Kapadia tells Senna’s life almost entirely through footage from the time, including archival film from the Formula One promoter; Fuji television in Japan; Globo television in Brazil, and television in France and elsewhere throughout the world. Senna’s brother, Leonardo, provided home movies that had not previously been seen publicly.

“I wanted to do something where I didn’t have control over the look of the film, I wanted to do a film where in a way I didn’t care what it looked like,” Kapadia in an interview recently. “Emotionally, if it’s right for the character, even if it is YouTube, we are going to put it in the film.”

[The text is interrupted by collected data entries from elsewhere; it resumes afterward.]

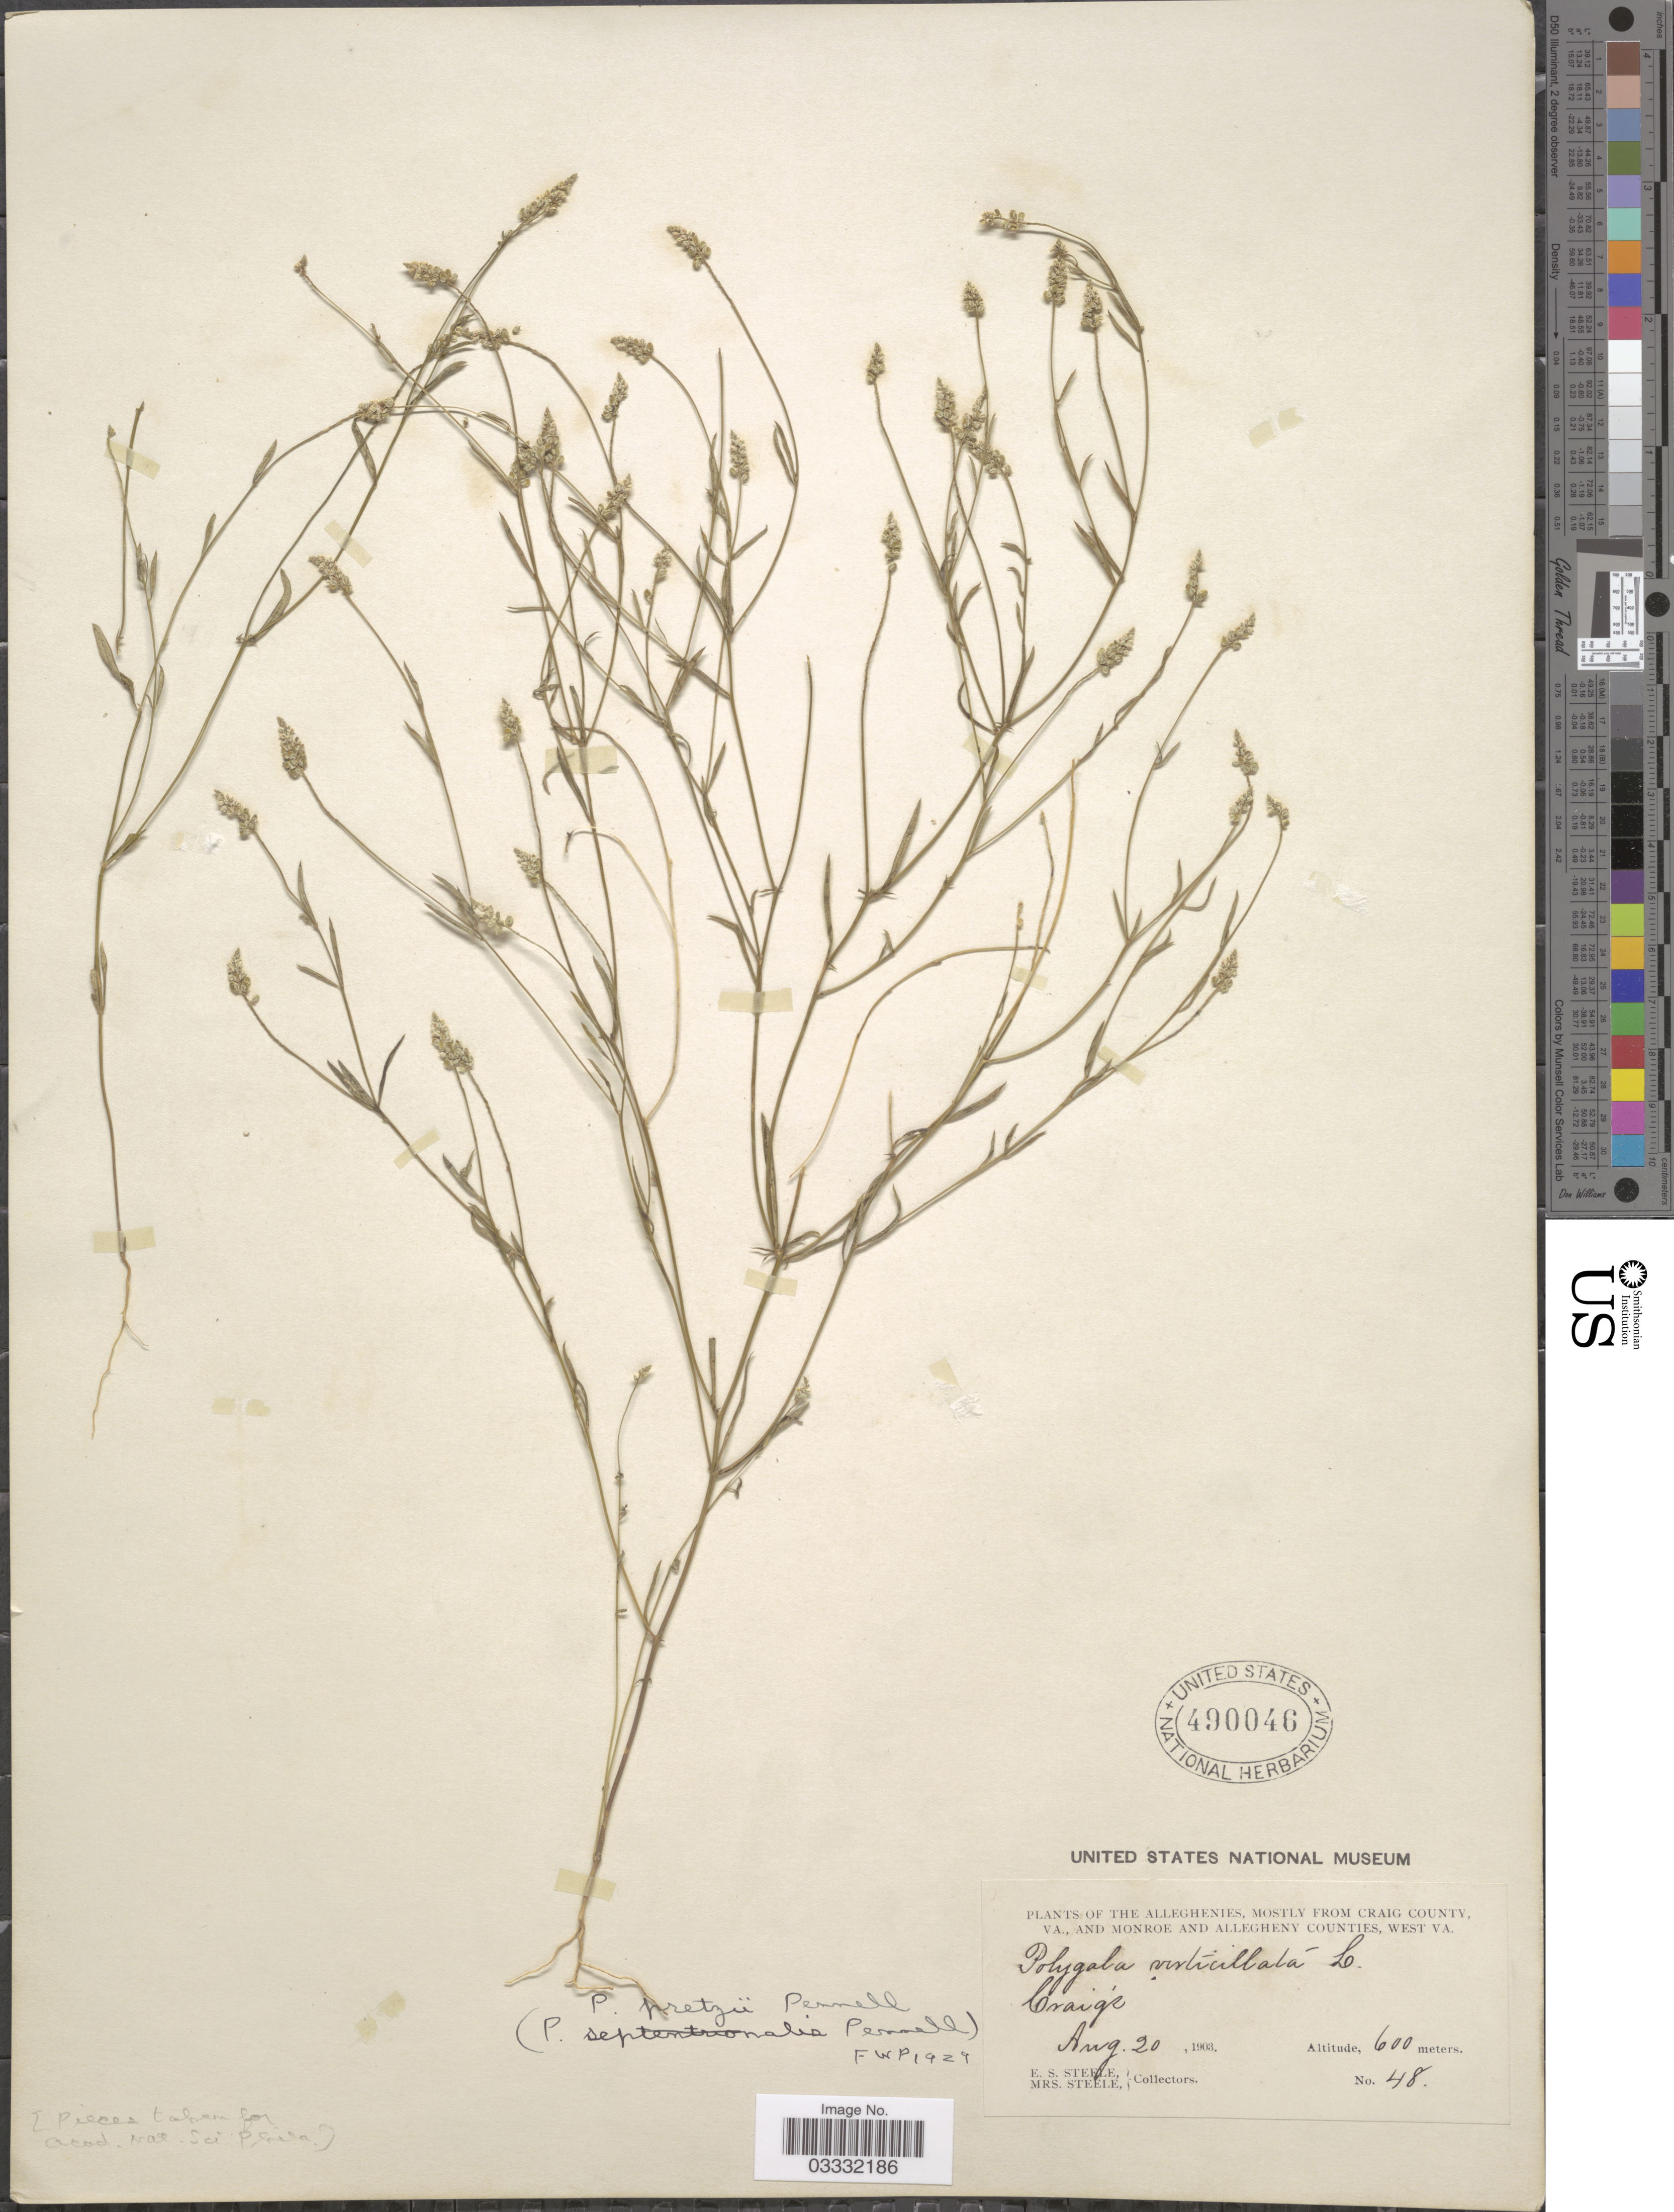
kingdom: Plantae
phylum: Tracheophyta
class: Magnoliopsida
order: Fabales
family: Polygalaceae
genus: Polygala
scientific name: Polygala verticillata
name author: L.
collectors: E. Steele & Mrs. E. S. Steele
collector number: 48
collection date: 1903-08-20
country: United States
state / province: Virginia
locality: The Alleghenies, mostly from Craig County, Craig's.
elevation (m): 600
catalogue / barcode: US 490046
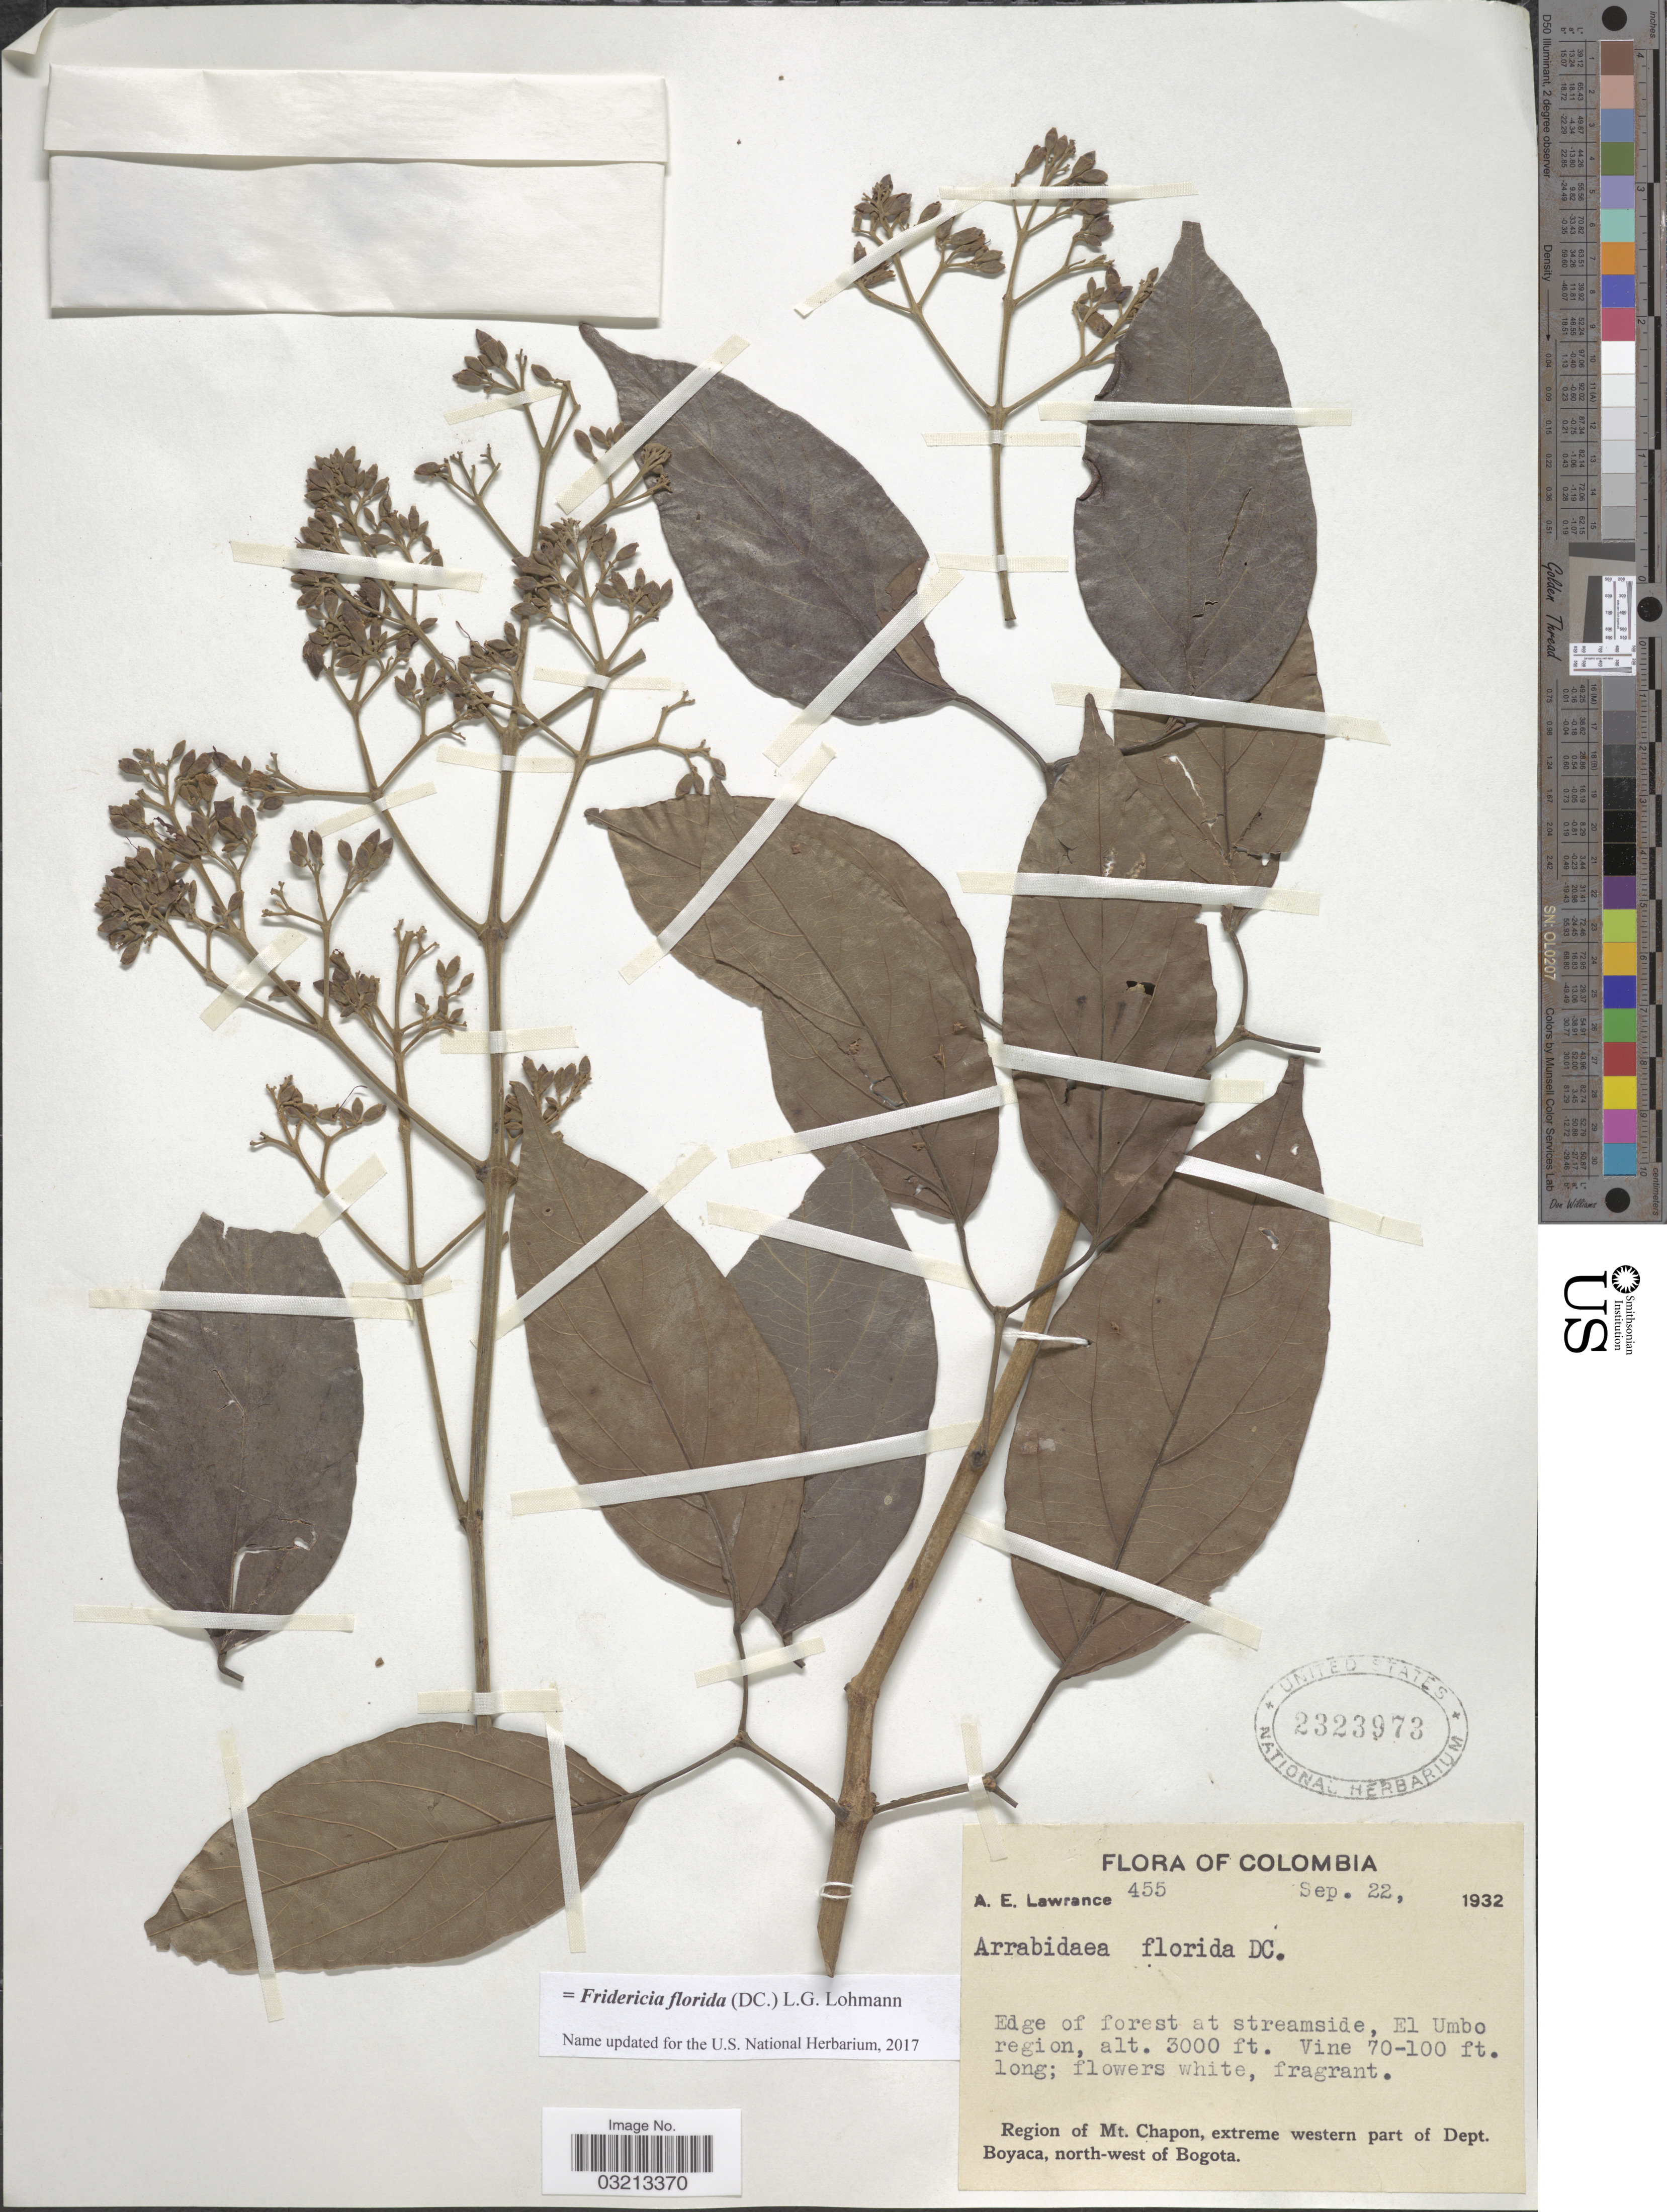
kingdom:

“So for me it was a big challenge to take myself out of the comfort zone of the films that I had been making for many, many years,” he added.

Kapadia, 39, has directed several award-winning films, including “The Sheep Thief,” and “The Warrior.” “Senna,” won the World Cinema Audience Documentary Award at the Sundance Film Festival in January.

“Because he was so famous, you could make a film about him, but I don’t think you could make it about many people in the world,” Kapadia said. “He’s so famous in Brazil, he’s so famous in Japan, he’s so famous in a particular sport that literally cameras are always there, whenever he goes to work there is a camera there. So you have his work and his career and his death all on camera.”

“He is not performing for the camera,” he added. “He is being honest because that cameraman is someone he has known all his life, he travels to every race. These guys ignore them, they are there the whole time.”

The film was written and produced by Manish Pandey, a British orthopedic surgeon who is a lifelong fan of Formula One, but also of Senna.

“When I saw his post-race interview,” Pandey wrote of Senna winning his first title in 1988, “he said of winning the championship, ‘It feels like a huge weight lifted off my shoulders.’ It felt like a weight off mine, too.”

Not surprisingly, the film got some poor reviews in France, where the public had largely favored Prost, their compatriot, over Senna. The film presents the clash almost entirely from Senna’s point of view. But that was Kapadia’s intention, to let Senna tell his story.

The Senna-Prost rivalry was also about an opposition of two different philosophies of life, the spiritual and the cerebral. Prost was so cerebral that he was nicknamed, The Professor. Senna, however, was a spiritual man, functioning intuitively, by gut-reaction. That generally made him a more appealing character to the public.

Prost’s evaluation of this tendency proved tragically prophetic, not for other drivers, as he suggested, but for Senna himself.

“Ayrton has a problem,” Prost said, “he thinks he can’t kill himself because he believes in God. I think that is very dangerous for the other drivers.”